*WHAT TO WORK ON*
Please carry on the race-calling passage below from its last sentence.

In fact, no elephants ever left the shores of Siam for a life of free ranging in the forests of the United States, and most assuredly the offer was initially made to President Buchanan with the reply coming from his successor President Lincoln. King Mongkut’s offer was made prior to the outbreak of the American Civil War and the letter therefore contains no suggestion of any elephants being used for the purposes of war. An intriguing story, but a myth nonetheless.

My (brief) career as a race-caller

One of the ways a racetrack fosters the atmosphere and excitement of racing is by having course broadcasters who describe each race as it takes place over the public address system.

Australia is world-renowned for producing the very best race-callers with many of the ilk travelling overseas to ply their trade and bring their skills to tracks as diverse as Happy Valley in Hong Kong, Kranji in Singapore and racecourses in the United States and Britain.

Way back in 1977 I began what turned out to be an intermittent two-year ‘career’ as a race-caller. As with a number of things I have done in my life, this was achieved by unconventional means.

I began- and finished- my brief career behind the microphone calling, of all things, quarter-horse races.

Quarter-horses are so called because they are designed to run faster than any thoroughbred over a distance of up to around 440 yards (400 metres), or a quarter of a mile in Imperial measurement terms. After about 400 metres they start to decelerate but are still quite capable of competing up to around half a mile, or 800 metres, or so.

*GIVEN ENTRIES*

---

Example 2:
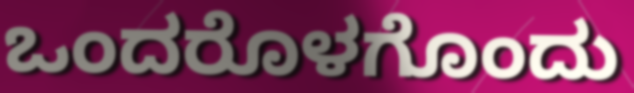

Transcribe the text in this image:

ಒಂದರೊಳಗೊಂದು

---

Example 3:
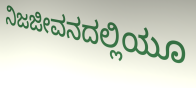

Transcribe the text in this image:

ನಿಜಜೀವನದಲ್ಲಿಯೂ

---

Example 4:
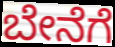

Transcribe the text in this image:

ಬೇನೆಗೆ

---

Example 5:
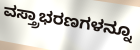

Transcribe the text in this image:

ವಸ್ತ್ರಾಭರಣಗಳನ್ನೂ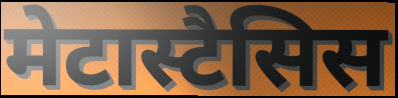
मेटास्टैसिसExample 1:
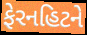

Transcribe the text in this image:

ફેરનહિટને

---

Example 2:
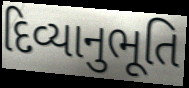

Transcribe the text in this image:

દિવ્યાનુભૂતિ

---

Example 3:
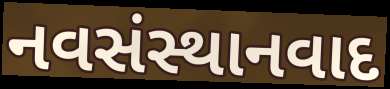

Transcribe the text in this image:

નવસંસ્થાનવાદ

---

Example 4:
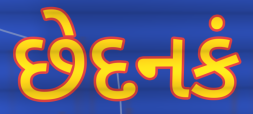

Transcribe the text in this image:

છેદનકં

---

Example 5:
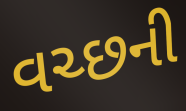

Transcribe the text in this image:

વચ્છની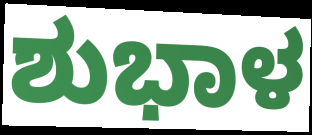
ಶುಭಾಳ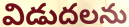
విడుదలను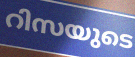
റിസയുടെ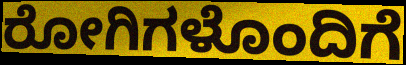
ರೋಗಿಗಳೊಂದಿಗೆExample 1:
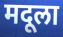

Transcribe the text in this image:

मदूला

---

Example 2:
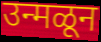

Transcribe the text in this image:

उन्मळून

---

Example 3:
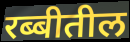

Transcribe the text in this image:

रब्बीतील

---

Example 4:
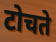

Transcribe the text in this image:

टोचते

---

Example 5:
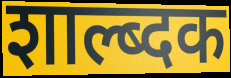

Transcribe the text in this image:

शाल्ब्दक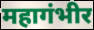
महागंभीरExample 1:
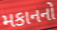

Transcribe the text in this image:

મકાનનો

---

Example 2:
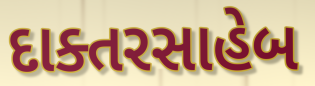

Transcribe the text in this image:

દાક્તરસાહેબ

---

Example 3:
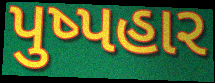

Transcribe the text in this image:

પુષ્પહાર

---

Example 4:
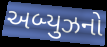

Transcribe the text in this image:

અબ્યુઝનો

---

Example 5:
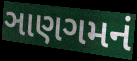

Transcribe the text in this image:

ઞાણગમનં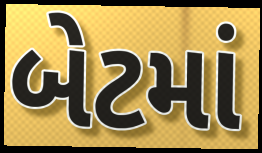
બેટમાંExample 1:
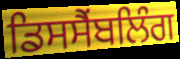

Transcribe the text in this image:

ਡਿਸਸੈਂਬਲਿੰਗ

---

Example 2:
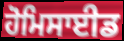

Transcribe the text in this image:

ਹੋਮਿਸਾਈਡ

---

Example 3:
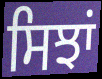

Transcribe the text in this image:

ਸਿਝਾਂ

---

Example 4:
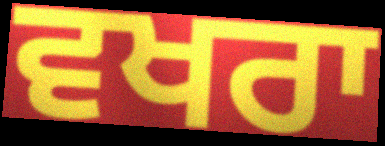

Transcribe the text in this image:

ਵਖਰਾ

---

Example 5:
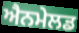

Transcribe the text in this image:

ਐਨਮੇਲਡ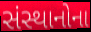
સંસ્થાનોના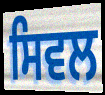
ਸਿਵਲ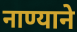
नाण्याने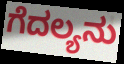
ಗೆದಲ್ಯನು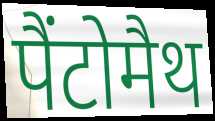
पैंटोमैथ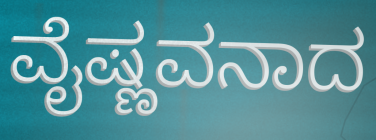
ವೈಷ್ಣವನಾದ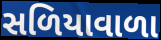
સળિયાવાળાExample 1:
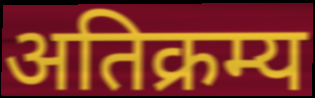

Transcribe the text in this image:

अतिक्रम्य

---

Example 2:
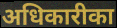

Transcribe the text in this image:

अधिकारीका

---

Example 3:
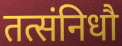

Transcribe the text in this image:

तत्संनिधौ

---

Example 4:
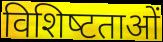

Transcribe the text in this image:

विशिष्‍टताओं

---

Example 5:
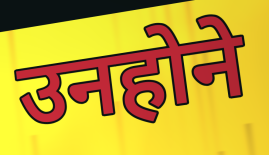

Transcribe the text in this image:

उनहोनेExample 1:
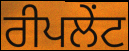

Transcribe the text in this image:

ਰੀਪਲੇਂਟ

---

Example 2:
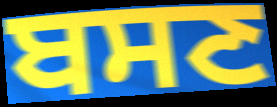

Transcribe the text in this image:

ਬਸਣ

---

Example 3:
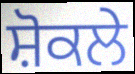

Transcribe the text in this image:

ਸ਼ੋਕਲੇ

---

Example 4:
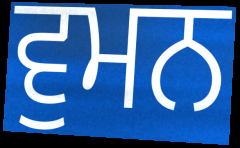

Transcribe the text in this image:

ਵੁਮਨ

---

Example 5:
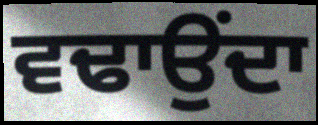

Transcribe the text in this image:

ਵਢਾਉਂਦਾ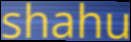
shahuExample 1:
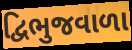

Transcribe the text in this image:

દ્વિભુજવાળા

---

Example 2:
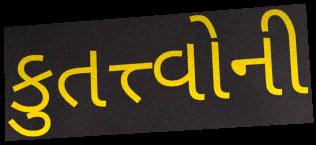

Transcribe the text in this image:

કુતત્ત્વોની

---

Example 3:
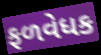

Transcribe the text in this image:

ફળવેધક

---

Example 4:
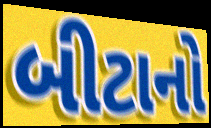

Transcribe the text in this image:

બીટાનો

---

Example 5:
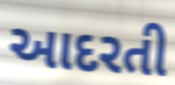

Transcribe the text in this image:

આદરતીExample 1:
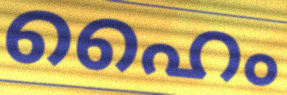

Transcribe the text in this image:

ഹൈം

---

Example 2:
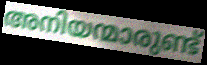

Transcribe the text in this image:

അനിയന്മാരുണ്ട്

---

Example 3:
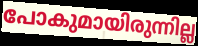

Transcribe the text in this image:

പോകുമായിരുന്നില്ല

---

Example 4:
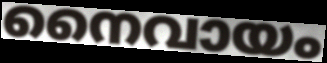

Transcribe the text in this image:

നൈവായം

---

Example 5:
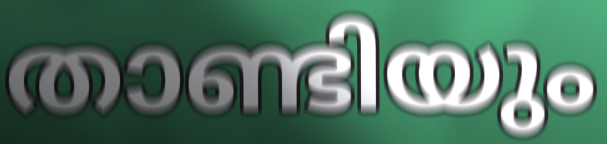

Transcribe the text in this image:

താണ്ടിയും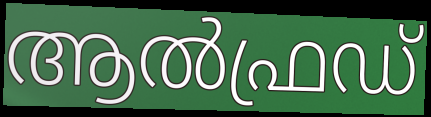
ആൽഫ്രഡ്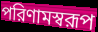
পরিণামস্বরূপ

*EXPECTED ANSWER*
Most races are held down a straight track where possible or, at worst, there will be a single bend.

I was nineteen years old and my school friend Warren Andersen, who was heavily into horse racing, decided to become a racehorse trainer. He was acquainted with a few people involved around the Australian Quarter-Horse Association (AQHA) and figured he might be able to get his foot on the training ladder by getting some old racehorses capable of still running a fast 400 or more metres and competing with them at the few tracks where quarter-horse racing was in its infancy.

While the American quarter-horse was a feature at Australian shows, festivals and rodeos engaging in all the features usually associated with horses at these events, it hadn’t progressed into full-scale racing, unlike in parts of the United States where quarter-horse racing was a major spectator and gambling sport.

The AQHA was in the throes of trying to bring quarter-horse racing in Australia to compete alongside the thoroughbreds, standardbreds (trotting as we called it back then; harness racing as it is now) and greyhound racing.

Yet there was a problem. The people Warren had come to know were not happy with the lack of progress being achieved by the AQHA, and they had split from the main organisation and formed the New South Wales Sprint Racing Association.

This breakaway group was beginning to conduct a show and race meeting at Bossley Park, out in the west of Sydney. The track itself was hardly Royal Randwick or Flemington. A long, straight grass run with railings on either side. The barrier stalls were about the only indication the Bossley Park racetrack was an operational entity.

I used to accompany Warren to the race meetings and show, held on a Sunday afternoon. The ‘races’, such as they were, usually consisted of a single race only, and rarely more than about three or four starters.

After a couple of visits Warren suggested I should bring my binoculars -which I’d had since I was about fourteen years old to watch greyhound racing at Harold Park and Wentworth Park- and see if they would let me do a call of the race.

Given that someone making a bit of ‘noise’ by calling a race through the on-course broadcast system would at least add a little bit of ‘colour’ to the day, it was agreed I could take up the duty as official race-caller. There was no remuneration involved.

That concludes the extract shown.